* **What you need to do**: Look below for the line with "root of tail: (458, 373)"; begin the copy there and stop after the line with "right hip: (215, 362)", keeping the text exact and the pictures out.

[Human pose keypoint data]
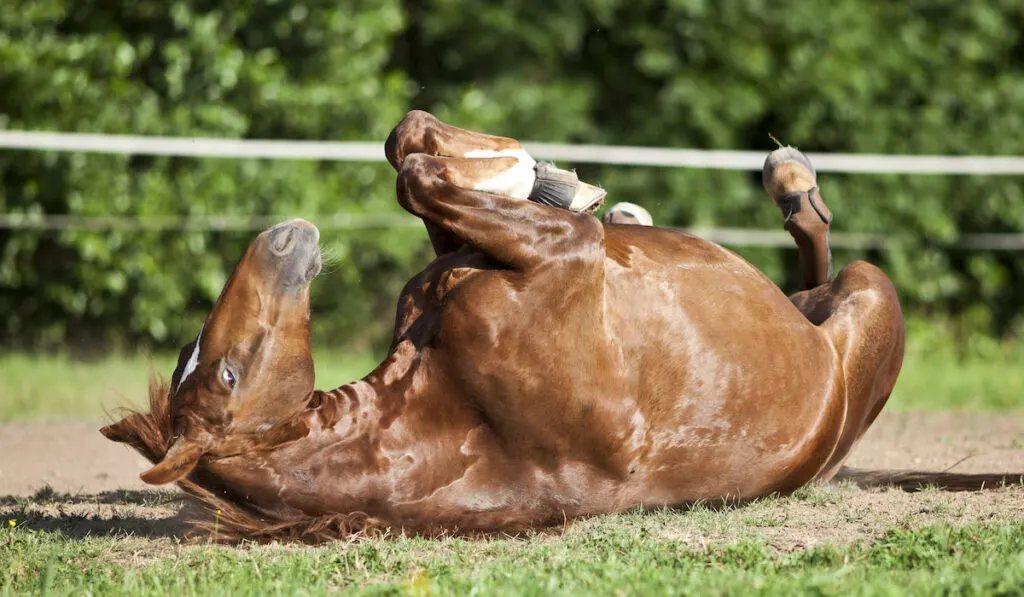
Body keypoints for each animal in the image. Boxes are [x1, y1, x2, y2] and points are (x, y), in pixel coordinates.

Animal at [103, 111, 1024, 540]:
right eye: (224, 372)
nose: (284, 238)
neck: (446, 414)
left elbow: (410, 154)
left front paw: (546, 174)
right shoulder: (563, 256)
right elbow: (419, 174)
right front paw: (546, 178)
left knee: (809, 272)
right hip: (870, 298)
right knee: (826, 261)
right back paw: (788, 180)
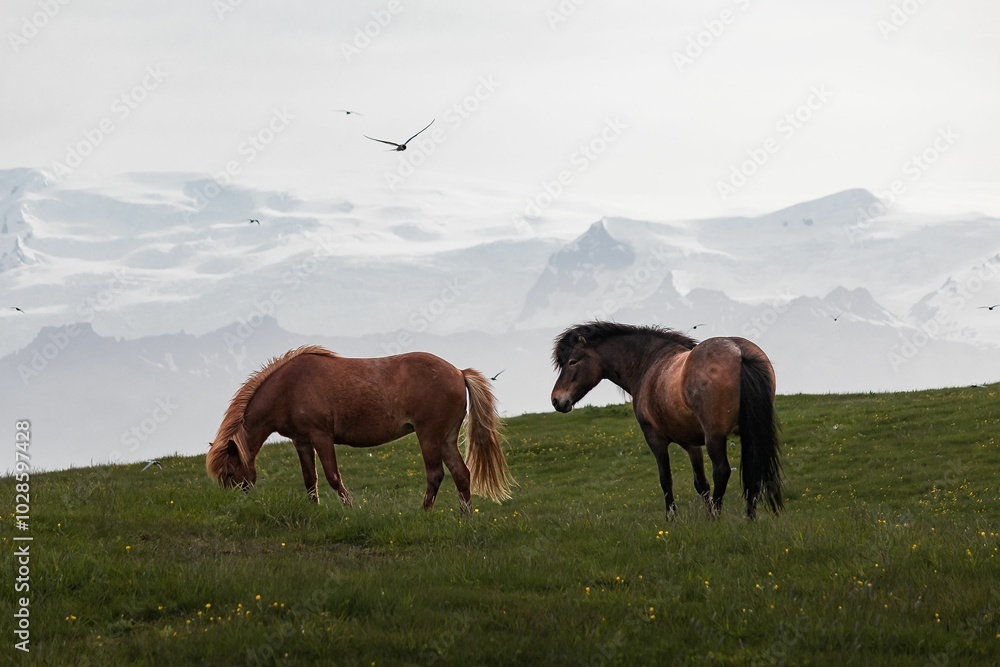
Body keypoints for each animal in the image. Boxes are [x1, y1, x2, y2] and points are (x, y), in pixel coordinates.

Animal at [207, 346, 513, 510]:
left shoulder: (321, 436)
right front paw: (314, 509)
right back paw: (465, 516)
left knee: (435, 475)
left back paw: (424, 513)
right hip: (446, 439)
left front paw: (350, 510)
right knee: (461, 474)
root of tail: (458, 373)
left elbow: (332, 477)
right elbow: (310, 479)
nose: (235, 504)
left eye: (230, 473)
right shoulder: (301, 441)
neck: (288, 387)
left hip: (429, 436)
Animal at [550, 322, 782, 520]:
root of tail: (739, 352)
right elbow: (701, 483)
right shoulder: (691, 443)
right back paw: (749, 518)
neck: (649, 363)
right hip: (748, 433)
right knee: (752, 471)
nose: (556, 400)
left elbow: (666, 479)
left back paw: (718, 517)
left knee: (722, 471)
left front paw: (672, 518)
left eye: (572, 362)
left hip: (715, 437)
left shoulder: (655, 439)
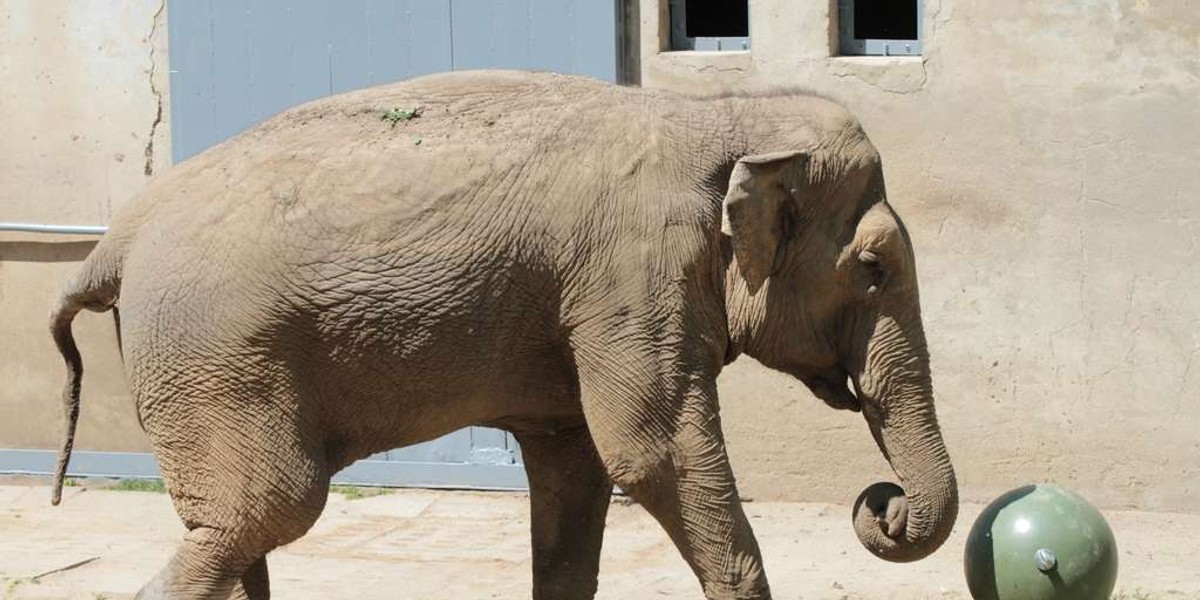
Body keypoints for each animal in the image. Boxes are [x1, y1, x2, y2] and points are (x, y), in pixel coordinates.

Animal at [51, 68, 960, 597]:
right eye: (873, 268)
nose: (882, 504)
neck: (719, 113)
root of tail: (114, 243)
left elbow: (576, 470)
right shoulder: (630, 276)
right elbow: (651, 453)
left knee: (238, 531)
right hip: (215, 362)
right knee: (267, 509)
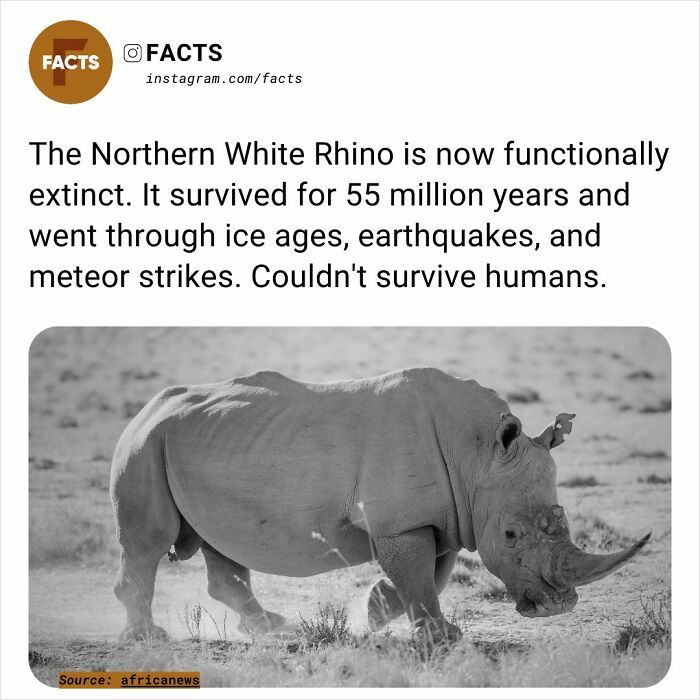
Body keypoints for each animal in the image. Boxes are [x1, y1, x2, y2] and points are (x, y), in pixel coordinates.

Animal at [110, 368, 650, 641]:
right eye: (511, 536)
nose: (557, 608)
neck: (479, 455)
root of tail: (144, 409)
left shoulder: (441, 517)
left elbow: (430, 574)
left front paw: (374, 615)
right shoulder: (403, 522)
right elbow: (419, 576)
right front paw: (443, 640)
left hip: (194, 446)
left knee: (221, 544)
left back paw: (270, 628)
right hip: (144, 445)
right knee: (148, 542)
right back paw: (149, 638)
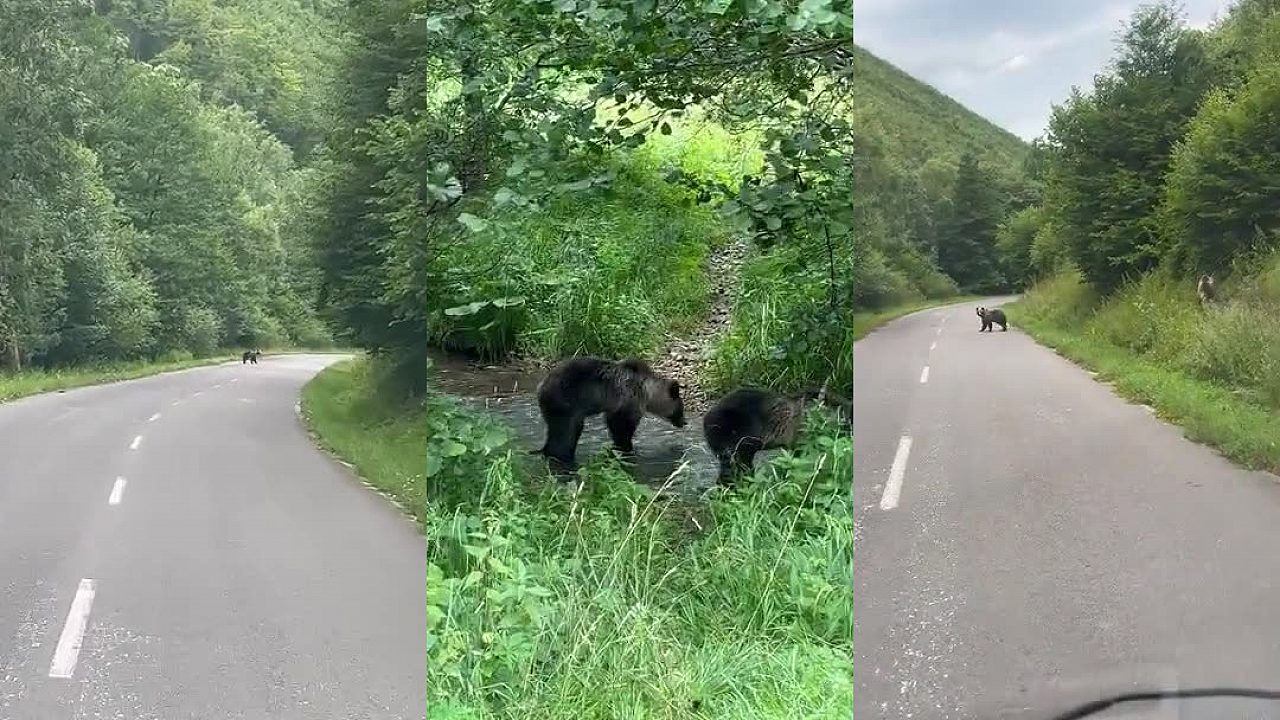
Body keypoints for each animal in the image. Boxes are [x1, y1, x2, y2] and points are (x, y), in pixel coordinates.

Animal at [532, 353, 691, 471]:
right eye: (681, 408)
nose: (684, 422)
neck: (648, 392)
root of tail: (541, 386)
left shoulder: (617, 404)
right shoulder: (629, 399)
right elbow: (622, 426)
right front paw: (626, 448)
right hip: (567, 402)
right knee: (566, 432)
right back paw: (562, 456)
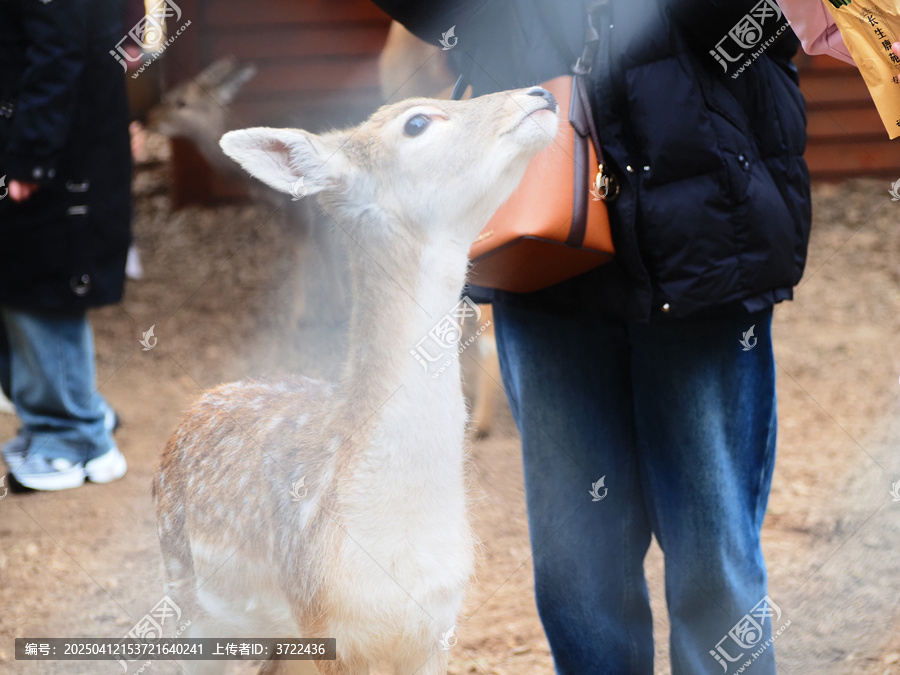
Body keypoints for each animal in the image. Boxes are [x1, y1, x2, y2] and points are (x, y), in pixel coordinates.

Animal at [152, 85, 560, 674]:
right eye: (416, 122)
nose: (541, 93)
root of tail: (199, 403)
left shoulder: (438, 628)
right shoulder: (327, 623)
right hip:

* **Solution below**:
root of tail: (458, 373)
left elbow: (332, 477)
right elbow: (310, 479)
nose: (235, 504)
left eye: (230, 473)
right shoulder: (301, 441)
neck: (288, 387)
left hip: (429, 436)
Animal at [550, 322, 782, 520]:
root of tail: (739, 352)
right elbow: (701, 483)
right shoulder: (691, 443)
right back paw: (749, 518)
neck: (649, 363)
right hip: (748, 433)
right knee: (752, 471)
nose: (556, 400)
left elbow: (666, 479)
left back paw: (718, 517)
left knee: (722, 471)
left front paw: (672, 518)
left eye: (572, 362)
left hip: (715, 437)
left shoulder: (655, 439)
Body keypoints for each animal in the image. Boxes are [x1, y1, x2, y2] and points are (x, y), in pixel coordinates.

Animal at [51, 68, 960, 597]:
right eye: (873, 268)
nose: (882, 504)
neck: (719, 113)
root of tail: (114, 243)
left elbow: (576, 470)
right shoulder: (630, 276)
right elbow: (651, 453)
left knee: (238, 531)
right hip: (215, 362)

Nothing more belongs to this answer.